Command Director Jerry Hatley, an Army colonel, sits front and center in the hot seat. His charge: Paint a picture of a pending threat for four-star Gen. Ralph E. Eberhart, commander of NORAD and the U.S. Space Command. Since Sept. 11, Hatley said, he has awakened Eberhart a half-dozen times in the wee hours.
"Tracking aircraft in the middle of the night flying over a nuke plant, something the FAA says 'We don't know where it came from,' it's very intense," said Hatley, a calm, tanned 50-year-old distance runner from Oklahoma City.
"I would say (more) so because it's American citizens. It's brought it home."
Hatley said he yearned for the hot seat last month when terrorists hijacked four East Coast planes. His Echo Crew ended its shift 15 minutes earlier. He heard it on the radio down the mountain.
"Sitting in the chair, I would have felt like I was contributing," he said.
"We told the (next) crew it was pretty quiet," said Lt. Col. John Donovan, a 42-year-old missile officer from Stockton. "I would have been honored to be on duty that day."
In the nearby Air Warning Center, where a sign on the door reads "Loose lips sink ships," Glover and others were in the middle of a twice-yearly NORAD-wide exercise when American Airlines Flight 11 from Boston veered off course toward the World Trade Center.

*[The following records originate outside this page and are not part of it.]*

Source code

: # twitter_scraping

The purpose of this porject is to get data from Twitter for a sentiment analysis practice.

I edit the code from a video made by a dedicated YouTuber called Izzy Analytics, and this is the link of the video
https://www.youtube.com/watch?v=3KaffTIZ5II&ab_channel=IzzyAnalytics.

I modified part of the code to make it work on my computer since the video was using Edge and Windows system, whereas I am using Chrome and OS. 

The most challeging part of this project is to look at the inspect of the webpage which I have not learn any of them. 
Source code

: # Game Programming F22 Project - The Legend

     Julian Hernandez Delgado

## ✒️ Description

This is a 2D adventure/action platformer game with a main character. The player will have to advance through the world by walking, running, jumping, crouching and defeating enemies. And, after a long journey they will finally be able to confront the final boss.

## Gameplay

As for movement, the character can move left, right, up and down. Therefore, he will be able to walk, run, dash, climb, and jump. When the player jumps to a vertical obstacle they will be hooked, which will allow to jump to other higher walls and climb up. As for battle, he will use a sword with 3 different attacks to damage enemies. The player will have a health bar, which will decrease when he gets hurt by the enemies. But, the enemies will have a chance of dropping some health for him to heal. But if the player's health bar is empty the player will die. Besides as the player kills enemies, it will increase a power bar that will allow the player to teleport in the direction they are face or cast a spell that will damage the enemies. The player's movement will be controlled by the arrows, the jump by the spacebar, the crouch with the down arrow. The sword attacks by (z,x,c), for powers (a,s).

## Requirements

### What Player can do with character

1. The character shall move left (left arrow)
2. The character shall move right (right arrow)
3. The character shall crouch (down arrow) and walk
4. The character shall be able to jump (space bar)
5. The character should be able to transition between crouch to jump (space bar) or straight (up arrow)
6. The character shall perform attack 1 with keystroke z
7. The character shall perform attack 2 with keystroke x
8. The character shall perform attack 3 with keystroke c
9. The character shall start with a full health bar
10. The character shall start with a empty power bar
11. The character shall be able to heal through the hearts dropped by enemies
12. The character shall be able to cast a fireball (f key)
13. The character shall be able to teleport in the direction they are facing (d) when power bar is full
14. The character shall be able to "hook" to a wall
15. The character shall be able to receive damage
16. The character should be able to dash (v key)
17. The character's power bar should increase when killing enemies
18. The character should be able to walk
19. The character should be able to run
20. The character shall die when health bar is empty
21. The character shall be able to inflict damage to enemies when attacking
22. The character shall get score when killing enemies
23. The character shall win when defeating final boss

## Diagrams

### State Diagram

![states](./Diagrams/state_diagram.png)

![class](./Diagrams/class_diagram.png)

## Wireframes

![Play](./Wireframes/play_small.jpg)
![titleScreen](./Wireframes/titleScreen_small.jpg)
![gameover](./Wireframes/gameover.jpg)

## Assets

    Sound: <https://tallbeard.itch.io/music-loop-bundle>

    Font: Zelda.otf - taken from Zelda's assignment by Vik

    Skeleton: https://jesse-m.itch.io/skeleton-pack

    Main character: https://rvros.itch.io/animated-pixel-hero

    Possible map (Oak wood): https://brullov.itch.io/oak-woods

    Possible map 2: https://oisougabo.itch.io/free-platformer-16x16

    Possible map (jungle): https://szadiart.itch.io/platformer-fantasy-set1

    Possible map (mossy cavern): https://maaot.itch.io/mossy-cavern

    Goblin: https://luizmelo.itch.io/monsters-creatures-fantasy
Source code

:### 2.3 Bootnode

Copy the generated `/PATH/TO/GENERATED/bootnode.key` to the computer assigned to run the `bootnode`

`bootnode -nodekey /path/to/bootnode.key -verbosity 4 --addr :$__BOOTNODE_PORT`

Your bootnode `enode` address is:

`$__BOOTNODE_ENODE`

The command sealed shut its 25-ton steel blast doors. And the men and women charged with guarding against a foreign attack watched in horror as hijacked domestic planes hit the Pentagon and World Trade Center as Air Force fighter jets scrambled to catch them.
"We were correlating our reports with what we were seeing up there, and it's just disbelief," Glover said. "I wouldn't say it was unnerving. We just set about doing our business."
Right then, a room normally staffed by three to five military personnel became a round-the-clock Battle Management Center, with 30 officials from four U.S. military services and Canadian forces. Glover said he paused only when he left the mountain.
"You're driving home, thinking about family, relatives," he said. "There's a certain amount of second-guessing that went on when I got home."
NORAD scrambled fighter jets 129 times last year to unknown aircraft entering North America. The command has responded to domestic threats, too, including the runaway plane that carried U.S. Open champion golfer Payne Stewart to his death.
Hunter, the brigadier general, said he doubted the added patrols would have thwarted the Sept. 11 attacks without the new posture that NORAD was forced to adopt.
"The change is a different attitude," the general said. "We know now if a plane is hijacked, it's a potential bomb."
Hunter called NORAD's role in a long-term homeland defense strategy "nebulous," saying much would depend on the strategies being forged under new Homeland Defense czar Tom Ridge.
Canadian Army Major Douglas Martin sees a greater, lasting role for this mountain stronghold.
"What we're witnessing is the festering of a worldwide cancer, and the cancer is terrorism," Martin said. "The working together, the allied mission, the people of NORAD are chemotherapy. This facility has the ability to beat cancer."